Bir dokun bin ah işit... Duyduğu son söz bu olmuştu Rıfat'ın. Sen dolmuşsun yeğenim demişti dayısı. Bu kadar öfkenin sebebi ne? Elbette ki nedensiz değildi.Bu kadar dolmuşluğun altında bir sebep elbette ki vardı. Bu doluluk boş bir temel üzerine mi bina edildi sanıyordun? Ömrümüzü bize sormadan kozmos, Tanrı, yaradan, Allah, Rab yahut Darwin'in evrimi, big bang, oluşturan kudret her neyse, yeryüzüne görünmez bir mancınıkla bırakmıştı narin bedenimizi.

İncecik ve gocuksuzduk. Üzerimize üzerimize gelen dogmalar ve inançsızlığın migreniyle cebelleştik. Tek sıra olmamızı istiyordu tanrılar. Cetvelle ölçüyorlardı hizamızı. Uymayan parmak uçlarına yerdi cetveli. Bir azap makinesiydi tanrılar. Bizleri rahmetleriyle Pavlov'un köpeğine çevirmişlerdi. En ufak bir mükâfatın zil sesiyle kendimizden geçiyorduk, salyalarımız akıyordu ibadet ayağına. Sonra yeryüzünde de tanrılar belledik. Patronlar edindik, liderler seçtik, yalamaktan dilimizde pütür kalmadı. Biraz pürüzlü diller tertemiz dilleri yalakalıkla suçladı. Şairler aptaldı, yalakalıkları kazançsız ve hepsi birbirinin muadili kadınlaraydı. Sayfalarca sitem dizdi bazılarımız, yaradılandan yaradandan ötürü nefret etti bazı ahmaklar. Gafil avlandık, pusudaki avcı bizken kafamıza sıktı tanrı. Nesli tükenmek üzere bir canlıydı Rıfat, 21. yüzyılın anlam arayanıydı. Kaydırıp gitmeler çağında, saydırıp durmayı tercih etti. Yeğlediği yaşantı yalan etti kendini. Buradan sana ekmek çıkmaz Rıfat, git ötede felsefeni yap. Düşman cephesine sun en afili aforizmalarını. Senden bir Aurelius çıkmaz, parkasıyla, böyle buyurdu Zerdüşt'ten alıntı yapıp sarışını düşürme gayesindeki solcu, filozof sayar ancak seni. Olsa olsa ona yararsın sen; üreme dürtüsünün aciz hizmetkarı...
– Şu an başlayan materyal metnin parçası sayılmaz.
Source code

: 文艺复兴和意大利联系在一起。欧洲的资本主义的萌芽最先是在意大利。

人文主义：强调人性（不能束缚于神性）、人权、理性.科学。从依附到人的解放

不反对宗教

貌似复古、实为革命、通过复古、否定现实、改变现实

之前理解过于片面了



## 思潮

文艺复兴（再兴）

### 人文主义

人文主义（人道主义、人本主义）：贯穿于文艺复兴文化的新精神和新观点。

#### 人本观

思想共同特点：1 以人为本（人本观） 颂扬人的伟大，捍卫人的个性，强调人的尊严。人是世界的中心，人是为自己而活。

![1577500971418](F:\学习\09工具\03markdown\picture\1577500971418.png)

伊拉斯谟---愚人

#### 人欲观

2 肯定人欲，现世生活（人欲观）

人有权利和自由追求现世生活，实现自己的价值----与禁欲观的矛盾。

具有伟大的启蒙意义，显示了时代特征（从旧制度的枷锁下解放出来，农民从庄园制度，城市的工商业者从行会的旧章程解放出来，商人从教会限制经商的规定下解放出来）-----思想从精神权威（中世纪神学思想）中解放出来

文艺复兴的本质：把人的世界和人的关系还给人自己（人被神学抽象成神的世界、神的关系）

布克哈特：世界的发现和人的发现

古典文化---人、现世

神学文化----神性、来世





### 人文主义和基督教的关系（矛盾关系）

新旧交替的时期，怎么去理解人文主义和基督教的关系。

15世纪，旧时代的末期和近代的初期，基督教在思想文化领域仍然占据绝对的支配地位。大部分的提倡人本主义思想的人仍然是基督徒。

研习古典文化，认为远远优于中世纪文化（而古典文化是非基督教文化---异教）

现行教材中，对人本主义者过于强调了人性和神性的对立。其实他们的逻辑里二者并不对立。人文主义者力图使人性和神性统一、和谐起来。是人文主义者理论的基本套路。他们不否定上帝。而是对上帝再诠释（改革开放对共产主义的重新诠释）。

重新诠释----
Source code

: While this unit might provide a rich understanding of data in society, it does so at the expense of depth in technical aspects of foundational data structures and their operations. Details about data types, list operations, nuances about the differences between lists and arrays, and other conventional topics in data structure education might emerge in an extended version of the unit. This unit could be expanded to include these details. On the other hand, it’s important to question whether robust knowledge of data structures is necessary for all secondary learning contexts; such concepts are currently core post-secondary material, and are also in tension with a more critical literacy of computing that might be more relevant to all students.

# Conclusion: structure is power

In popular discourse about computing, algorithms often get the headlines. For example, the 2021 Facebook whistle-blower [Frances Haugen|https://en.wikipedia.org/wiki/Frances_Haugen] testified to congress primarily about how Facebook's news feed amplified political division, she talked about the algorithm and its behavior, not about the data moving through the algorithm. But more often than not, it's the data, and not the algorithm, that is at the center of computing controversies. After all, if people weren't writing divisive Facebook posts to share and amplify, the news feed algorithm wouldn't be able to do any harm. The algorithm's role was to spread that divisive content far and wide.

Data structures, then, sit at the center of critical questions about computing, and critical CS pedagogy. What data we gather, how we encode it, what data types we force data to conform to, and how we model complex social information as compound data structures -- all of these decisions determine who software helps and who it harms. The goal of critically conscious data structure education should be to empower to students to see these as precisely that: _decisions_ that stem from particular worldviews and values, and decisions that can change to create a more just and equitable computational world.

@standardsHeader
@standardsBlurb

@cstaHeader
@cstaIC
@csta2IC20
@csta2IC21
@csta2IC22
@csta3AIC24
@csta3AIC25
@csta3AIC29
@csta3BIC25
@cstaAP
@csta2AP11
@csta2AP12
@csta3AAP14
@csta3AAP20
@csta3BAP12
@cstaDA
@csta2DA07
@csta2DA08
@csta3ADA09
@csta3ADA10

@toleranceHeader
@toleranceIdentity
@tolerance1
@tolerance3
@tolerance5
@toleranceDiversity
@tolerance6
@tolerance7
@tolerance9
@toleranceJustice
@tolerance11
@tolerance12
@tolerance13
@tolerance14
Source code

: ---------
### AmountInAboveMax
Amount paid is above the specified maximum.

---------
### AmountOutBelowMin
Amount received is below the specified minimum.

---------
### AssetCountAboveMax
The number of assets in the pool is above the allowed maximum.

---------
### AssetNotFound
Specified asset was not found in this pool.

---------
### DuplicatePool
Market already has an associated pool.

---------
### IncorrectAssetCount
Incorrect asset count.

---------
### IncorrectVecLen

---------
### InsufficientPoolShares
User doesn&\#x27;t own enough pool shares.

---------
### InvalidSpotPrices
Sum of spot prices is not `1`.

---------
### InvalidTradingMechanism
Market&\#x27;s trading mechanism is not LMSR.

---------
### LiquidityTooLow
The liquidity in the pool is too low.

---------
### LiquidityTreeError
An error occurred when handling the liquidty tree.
Şimdi belki devrim stadında geçiyordur adın. Belki akşam boğazda rakı balık yapan devrimci grubun, dağları tebliğ eden konserinde bir iki satır yerin vardır. Ancak sen buraların adamısın. Rıfat oralara ait değilsin. Ne sağda ne solda yerin var. Dünyaya sığamamış bir adamken neden hapsettin kendini ucuz apart odalarına? Zihnin bu denli karmaşıkken neden çözümlemiş gibi sundun kendini kitlelere? Bir iki avel seni alkışlayacak diye değer miydi bu kepazeliğe? Sen bunlar değilsin Rıfat , sen oralara ait değilsin. Sen hiçbir yere ait değilsin Rıfat, sen aidiyetsizliğe aitsin. Bak işte açmış sana kollarını koca bir hiçlik, gömül şimdi oraya. Yani kimsenin bir şeysi olamadım diye üzülme. Sen hiçliğin her şeyisin Rıfat!